Frederick Douglass was a slave who escaped to the North, lived during the Civil War and not only found himself directly advising President Abraham Lincoln, later becoming Ambassador to Haiti, but also became a great public figure advocating for equality and justice through his journal “The North Star” using a printing press which he founded and managed, and was instrumental in the success of the Underground Railroad.

Despite suffering overwhelming sadness and injustice growing up as a slave, Douglass never allowed himself to despair. Even as a child, Douglass was aware that he had the right to learn how to read, and managed to teach himself. When he was older he found himself starting a secret Sunday school to teach the other slaves how to read, namely, the Bible, which they were willing to work on despite a six day work week of hard labour, 16 hours or more per day. By the time Douglass was a young adult, he had accomplished what was the worst fear of his slave master, and displays without a doubt that he is a superior man to his “master”.

Despite being told his whole life that he was just a beast, Douglass knew and thus chose to act like a man, revealing his “master” to be the true beast in his desire to subvert this innate truth. Douglass thus exemplifies the idea that we all have access to a divine nature within us, and that no matter the state and condition into which we are born and raised, nothing can take that away from us.

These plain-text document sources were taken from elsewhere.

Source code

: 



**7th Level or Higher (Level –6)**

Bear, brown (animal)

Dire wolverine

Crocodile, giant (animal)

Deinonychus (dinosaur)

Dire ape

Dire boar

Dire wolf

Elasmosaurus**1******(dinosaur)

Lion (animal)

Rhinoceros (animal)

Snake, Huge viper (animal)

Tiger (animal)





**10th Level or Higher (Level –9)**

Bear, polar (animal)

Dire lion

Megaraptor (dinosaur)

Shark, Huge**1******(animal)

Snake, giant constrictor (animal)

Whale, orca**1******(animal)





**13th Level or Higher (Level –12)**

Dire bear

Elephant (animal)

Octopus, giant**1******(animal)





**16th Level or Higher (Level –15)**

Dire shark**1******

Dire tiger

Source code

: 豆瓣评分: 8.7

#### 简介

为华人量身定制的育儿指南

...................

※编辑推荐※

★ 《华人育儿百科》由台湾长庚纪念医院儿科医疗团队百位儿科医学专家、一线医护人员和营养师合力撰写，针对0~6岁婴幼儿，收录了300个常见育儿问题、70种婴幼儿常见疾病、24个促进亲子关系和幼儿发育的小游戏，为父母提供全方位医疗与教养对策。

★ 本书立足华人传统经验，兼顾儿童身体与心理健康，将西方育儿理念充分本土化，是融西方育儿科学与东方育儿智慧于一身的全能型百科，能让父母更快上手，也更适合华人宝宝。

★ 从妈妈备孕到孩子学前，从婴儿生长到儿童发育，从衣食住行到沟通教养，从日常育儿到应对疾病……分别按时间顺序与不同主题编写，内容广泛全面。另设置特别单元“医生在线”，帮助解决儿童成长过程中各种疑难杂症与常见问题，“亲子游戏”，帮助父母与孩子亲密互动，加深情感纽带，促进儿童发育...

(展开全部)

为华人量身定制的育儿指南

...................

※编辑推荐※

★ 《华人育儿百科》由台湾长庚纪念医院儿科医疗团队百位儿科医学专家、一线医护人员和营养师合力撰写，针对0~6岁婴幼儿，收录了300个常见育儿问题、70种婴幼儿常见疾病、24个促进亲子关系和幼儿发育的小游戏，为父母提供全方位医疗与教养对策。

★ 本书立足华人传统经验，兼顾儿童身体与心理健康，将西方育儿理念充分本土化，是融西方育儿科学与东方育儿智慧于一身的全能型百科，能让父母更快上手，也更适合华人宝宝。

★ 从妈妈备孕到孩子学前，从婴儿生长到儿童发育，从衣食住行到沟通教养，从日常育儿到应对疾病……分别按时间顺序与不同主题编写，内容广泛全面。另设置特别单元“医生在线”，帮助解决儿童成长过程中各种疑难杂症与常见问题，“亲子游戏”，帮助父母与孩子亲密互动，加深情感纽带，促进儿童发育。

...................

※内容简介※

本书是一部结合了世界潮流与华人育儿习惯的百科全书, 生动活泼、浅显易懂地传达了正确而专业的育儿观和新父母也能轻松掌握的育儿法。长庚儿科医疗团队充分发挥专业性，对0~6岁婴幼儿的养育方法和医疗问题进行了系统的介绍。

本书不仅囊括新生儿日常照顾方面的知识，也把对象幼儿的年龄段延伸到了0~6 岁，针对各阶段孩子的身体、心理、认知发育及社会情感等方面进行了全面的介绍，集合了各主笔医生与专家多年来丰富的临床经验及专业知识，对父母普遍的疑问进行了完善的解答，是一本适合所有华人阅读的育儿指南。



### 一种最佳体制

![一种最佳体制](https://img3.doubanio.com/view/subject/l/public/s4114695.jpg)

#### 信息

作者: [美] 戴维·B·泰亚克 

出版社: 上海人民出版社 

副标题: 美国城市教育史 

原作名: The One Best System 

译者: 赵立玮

Another incredible account of Frederick Douglass was his interaction with Lincoln. It was a truly chaotic time where it was not even known whether the U.S. would be successful in staying whole. Part of this crisis was economical, in that the South wanted to protect their right to own human beings (which was the foundation of their economy). However, no matter what angle you look at it, the Civil War, as Douglass also describes, was always at its core about the emancipation from slavery and the freedom and sovereignty of the individual to live the best life they could choose for themselves. Economy had a large part to play in this, since the North had at that point a very large and capable machine tool industry. Douglass remarks himself that one machine did a better and quicker job of a task than forty men. There was therefore no justification for the use of slavery from an economic basis. The threat to the future existence of the United States depended on how they would ultimately choose to answer the question, “Are all men born equal?”, Douglass understood this, and furthermore, identified that Lincoln also understood this to be the most important aspect of the Civil War that would ensure a future for the United States.